The comments come after senior B.C. NDP MP Nathan Cullen said his party will look to form a coalition

Cam Fortems – Kamloops This Week

Kamloops-Thompson-Cariboo New Democrat candidate Bill Sundhu said his party “owes it to Canadians” to consider forming a coalition with the Liberal party after the October federal election.

The comments come after senior B.C. NDP MP Nathan Cullen said his party will look to form a coalition with the Grits in an effort to oust Prime Minister Stephen Harper and the Conservatives.

“We’re running to form the government,” Sundhu said.

“The objective has been, and always will be, to form the government. We’re a long ways from that.”

But, in a minority situation, Sundhu said, parties will naturally look to each other for support.

“Anyone who says they’re not prepared to do that is being less than honest,” he said.

Cullen said in an interview with the Canadian Press that while winning is the goal, the No. 1 priority is toppling the Conservatives.

“The Liberal voters that I know are as fed up with Stephen Harper as anybody,’’ Cullen said.

“[Liberal Leader] Justin Trudeau will do himself a great deal of damage with progressive voters if he wants to contemplate more years of this Harper government.’’

The last time the idea of a coalition government was seriously floated was in 2008, when the NDP, Liberals and Bloc Quebecois came together in an attempt to force the government out of office.

Their efforts were thwarted when the Governor General, at the prime minister’s request, prorogued Parliament, effectively putting it on pause until the new year, by which time there had been a change in Liberal leadership.

The new leader, Michael Ignatieff, ultimately backed out of the union by grudgingly supporting the Conservative budget.

That saved Harper from losing a confidence vote and having to call an election.
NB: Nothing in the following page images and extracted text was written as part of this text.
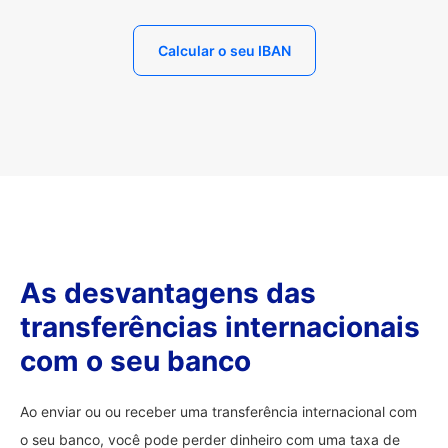
Calcular o seu IBAN
As desvantagens das
transferências internacionais
com o seu banco
Ao enviar ou ou receber uma transferência internacional com
o seu banco, você pode perder dinheiro com uma taxa de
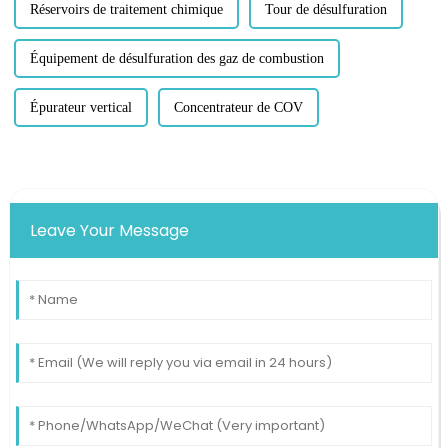
Réservoirs de traitement chimique
Tour de désulfuration
Équipement de désulfuration des gaz de combustion
Épurateur vertical
Concentrateur de COV
Leave Your Message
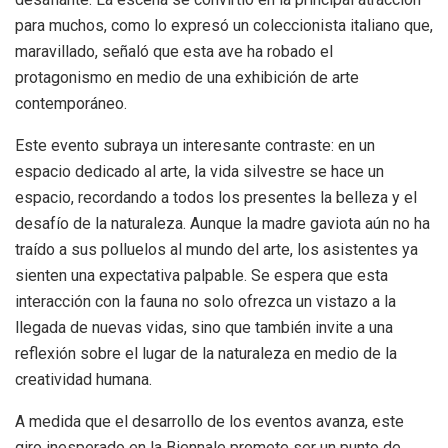
para muchos, como lo expresó un coleccionista italiano que,
maravillado, señaló que esta ave ha robado el
protagonismo en medio de una exhibición de arte
contemporáneo.
Este evento subraya un interesante contraste: en un
espacio dedicado al arte, la vida silvestre se hace un
espacio, recordando a todos los presentes la belleza y el
desafío de la naturaleza. Aunque la madre gaviota aún no ha
traído a sus polluelos al mundo del arte, los asistentes ya
sienten una expectativa palpable. Se espera que esta
interacción con la fauna no solo ofrezca un vistazo a la
llegada de nuevas vidas, sino que también invite a una
reflexión sobre el lugar de la naturaleza en medio de la
creatividad humana.
A medida que el desarrollo de los eventos avanza, este
giro inesperado en la Biennale promete ser un punto de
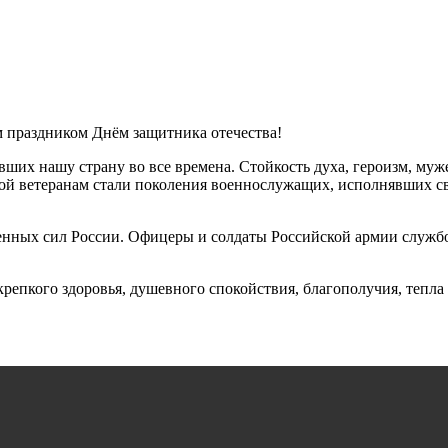
м праздником Днём защитника отечества!
вших нашу страну во все времена. Стойкость духа, героизм, муж
ой ветеранам стали поколения военнослужащих, исполнявших 
уженных сил России. Офицеры и солдаты Российской армии служб
крепкого здоровья, душевного спокойствия, благополучия, тепла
Local Liberal candidate Steve Powrie said any coalition discussion should come after the election if there is no majority government.
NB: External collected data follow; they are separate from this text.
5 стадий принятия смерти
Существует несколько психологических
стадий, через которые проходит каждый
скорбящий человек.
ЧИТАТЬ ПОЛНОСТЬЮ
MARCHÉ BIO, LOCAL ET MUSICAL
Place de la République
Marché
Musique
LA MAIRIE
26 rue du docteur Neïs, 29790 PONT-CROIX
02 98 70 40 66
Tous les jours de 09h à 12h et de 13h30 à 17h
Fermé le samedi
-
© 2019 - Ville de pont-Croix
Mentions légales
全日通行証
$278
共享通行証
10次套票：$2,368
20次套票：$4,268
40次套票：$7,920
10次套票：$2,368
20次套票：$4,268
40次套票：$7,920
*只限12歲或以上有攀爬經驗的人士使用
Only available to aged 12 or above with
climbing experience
“I’m not quite sure their motive in making that a pre-election issue,” Powrie said.

A few years ago, when Liberal fortunes were plummeting, it was NDP Leader Thomas Mulcair who ruled out a coalition.

He has since suggested those comments were intended to indicate only that he wouldn’t agree to any electoral co-operation with the Liberals during a campaign.

Conservative MP Pierre Poilievre said any Liberal-New Democrat coalition would result in a “Greek economic policy.’’

“It looks like the NDP and Liberals are shaping up for a risky, high-tax coalition that will take more money out of the pockets of middle-class families,’’ he said in Fredericton.

Coalitions are relatively common in other parliamentary democracies, such as Germany, but they occur far less frequently in Canada, where the first-past-the-post electoral system favours the formation of majority governments.

Voters are expected to go to the polls on Oct. 19, as per Canada’s fixed-election-date law.

 

However, nothing prevents the prime minister from asking the Governor General to dissolve Parliament and send Canadians to the polls earlier.